Wir sind zurück an der Bay of Fundy. Im oberen Teil, im sogenannten Minas Becken, finden sich die grössten Gezeitenunterschiede der Welt. Diese beobachten wir in Burntcoat Head, einem kleinen Tidepark ohne viel Tourismus. Ein bewaldetes Inselchen direkt an der Küste macht den unterschiedlichen Wasserstand eindrücklich sichtbar.
Die unvorstellbare Menge von 160 Milliarden Tonnen Wasser bewegt sich im Spiel von Ebbe und Flut zweimal am Tag in die Bucht hinein und wieder heraus. Wer ist schuld an diesem Naturphänomen, dass sich jeden Tag in der Bay of Fundy mit unvorstellbarer Macht und Gewalt abspielt? Natürlich unser Nachbar, der Mond. Denn der Erdtrabant sorgt für die Gezeiten, Ebbe und Flut mit seiner Anziehungskraft. In die Bay of Fundy, deren Namen sich von der portugiesischen Namensgebung Rio Fondo, das heisst Tiefer Fluss, ableitet, scheint sich der Mond besonders verliebt zu haben. 13 Meter beträgt der Tidenhub bei Normalhochwasser, bis zu 16 Metern bei Springflut und bei einem Sturmereignis im Jahr 1869 wurden sogar 21,5 Meter gemessen.
Etwas wissenschaftlicher erklärt, erhöht der Trichtereffekt der Bay of Fundy die Magnitude der Flut. Jede Bucht hat je nach Länge und Küstenlinie eine natürliche Schwingungsperiode. Da die natürliche Schwingungsperiode der Bay of Fundy nur 40 Minuten von der Zeit zwischen den Gezeiten abweicht, führt dies zu noch grösseren Gezeiten. Die Gezeiten bewegen sich wie ein Pendel hin und her und brauchen nur einen kleinen Schubs vom Atlantik, um sie in Gang zu halten.

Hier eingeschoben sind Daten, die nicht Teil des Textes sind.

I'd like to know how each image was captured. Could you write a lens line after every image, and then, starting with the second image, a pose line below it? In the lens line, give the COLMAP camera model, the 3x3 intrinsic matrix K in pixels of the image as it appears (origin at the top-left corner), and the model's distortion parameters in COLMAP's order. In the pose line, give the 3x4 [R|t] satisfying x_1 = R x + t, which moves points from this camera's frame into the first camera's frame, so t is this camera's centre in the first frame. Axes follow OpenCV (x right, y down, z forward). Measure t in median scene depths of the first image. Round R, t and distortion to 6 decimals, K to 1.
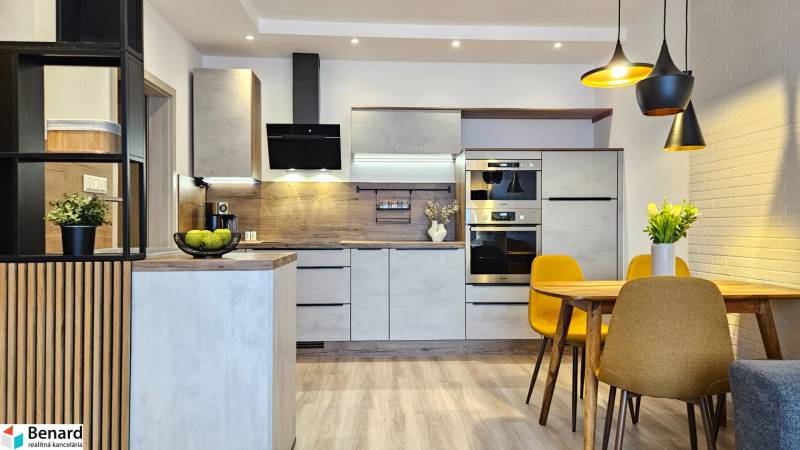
lens RADIAL K [[539.6, 0, 399.1], [0, 539.6, 233.2], [0, 0, 1]] dist [0.053154, -0.041448]
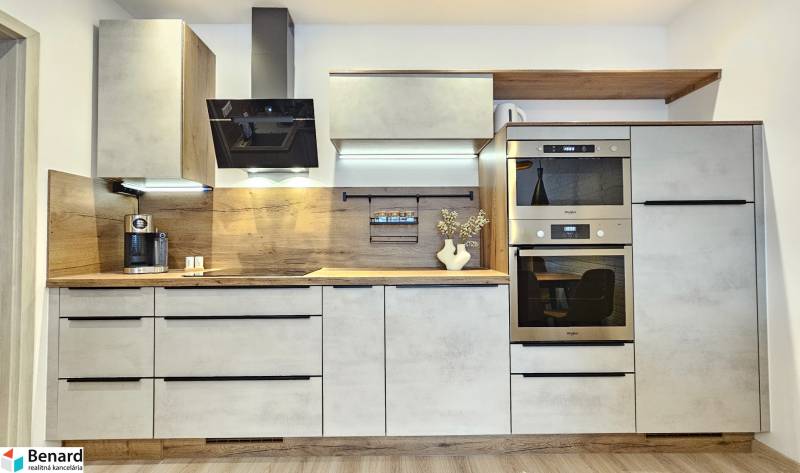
lens RADIAL K [[352.2, 0, 392.0], [0, 352.2, 235.5], [0, 0, 1]] dist [-0.000198, 0.000202]
pose [[0.999123, -0.007662, -0.041169, 0.006478], [0.006430, 0.999530, -0.029960, -0.015795], [0.041380, 0.029669, 0.998703, 0.576215]]
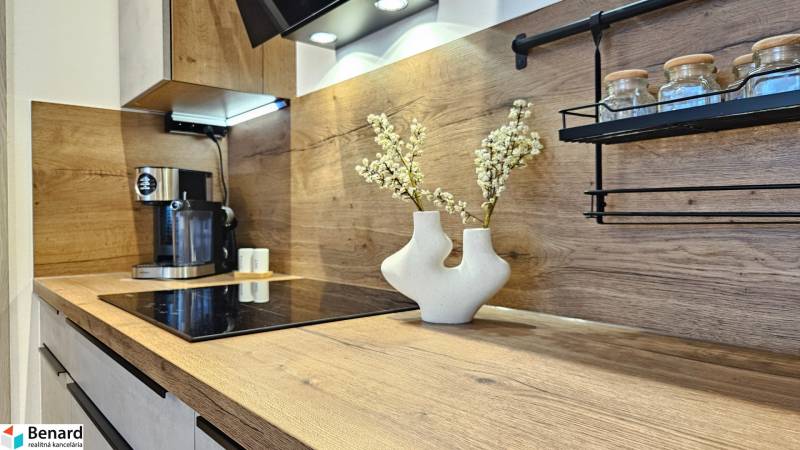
lens RADIAL K [[539.6, 0, 403.5], [0, 539.6, 228.2], [0, 0, 1]] dist [0.053154, -0.041448]
pose [[0.605109, 0.005940, -0.796121, 0.061231], [-0.001333, 0.999978, 0.006447, -0.019026], [0.796142, -0.002840, 0.605103, 0.916238]]
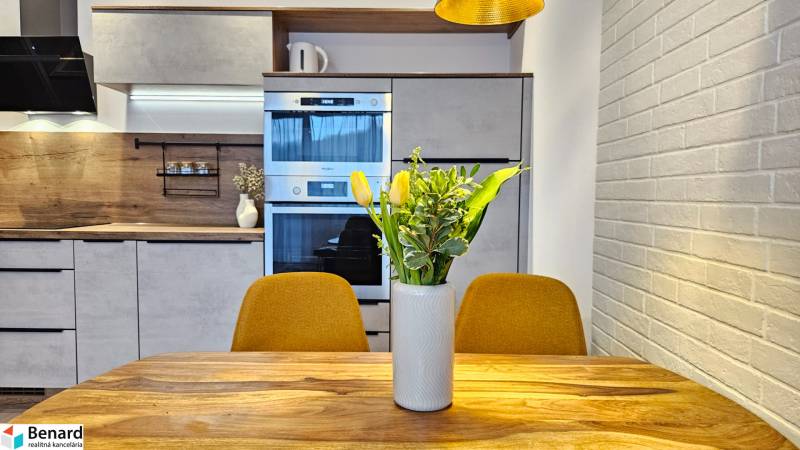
lens RADIAL K [[539.6, 0, 398.6], [0, 539.6, 228.9], [0, 0, 1]] dist [0.053154, -0.041448]
pose [[0.997608, 0.013043, -0.067889, 0.305179], [-0.009209, 0.998361, 0.056485, -0.020940], [0.068514, -0.055724, 0.996093, 0.396203]]
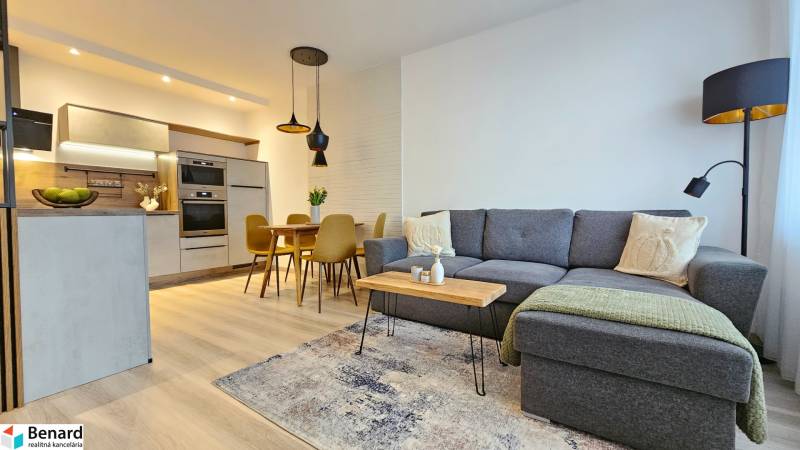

Als wir in Burntcoat Head ankommen, ist das Wasser noch am gehen. Ebbe ist erst am Nachmittag um 4:14 h, Flut dann etwas über 6 Stunden später, abends um 10:27h. Da es dann schon dunkel ist, übernachten wir hier auf dem Parkplatz und warten bis zur Flut am nächsten Mittag. Mit Maria und Viktor aus Uzwil verbringen wir eine sehr kurzweilige Wartezeit. Ihr schweizer Wohnmobil stand schon auf dem Parkplatz, als wir ankamen. Zusammen laufen wir auf dem Meeresgrund bis ans Wasser. Mit blossem Auge können wir gut erkennen, wie das Wasser zurückweicht. Das geht ja auch sehr schnell, theoretisch 2.5 cm pro Minute. Bei farbenprächtigen Sonnenuntergang kontrollieren wir den Wasserstand und erleben gerade, wie das Wasser vor dem Inselchen zusammenfliesst. Nach einer ruhigen Nacht stehen wir am Morgen gemeinsam wieder vor dem Meer. Es ist jetzt voll. Unsere Spuren von gestern liegen jetzt 10 m unter Wasser.

Noch ein anderes Phänomen der grossen Tide wollen wir uns ansehen, eine Tidal Bore oder Gezeitenwelle. Eine Gezeitenwelle entsteht, wenn die Vorderkante der Flut eine Welle oder eine Wasserwand bildet, die stromaufwärts fliesst. Diese Welle entsteht, wenn der Fluss flacher wird und die Geschwindigkeit des einströmenden Wassers durch Reibungswiderstand verlangsamt wird. Wasserfluten von hinten überholen und überfluten die Vorderkante, wodurch der Eindruck einer Welle entsteht, die sich stromaufwärts bewegt. Hinter der Welle ändert der Fluss seine Richtung und fliesst stromaufwärts, bis die Flut wieder nachlässt.
Auf dem Weg zu den Joggins Fossil Cliffs überqueren wir den River Hebert, den die Tide zweimal täglich hinaufströmt. Die Cliffs sind schnell gesehen, den der eisige Wind treibt uns schnell in das warme Wohnmobil zurück. Vor der Brücke über den River Hebert parken wir für die Nacht. So können wir die Welle zweimal beobachten. Im strömenden Regen gehen wir zum Flussufer. Aber die Welle ist schon vorbei. Die Zeiten vom Guide bei den Fossil Cliffs waren wohl falsch, der Fluss fliesst bereits aufwärts.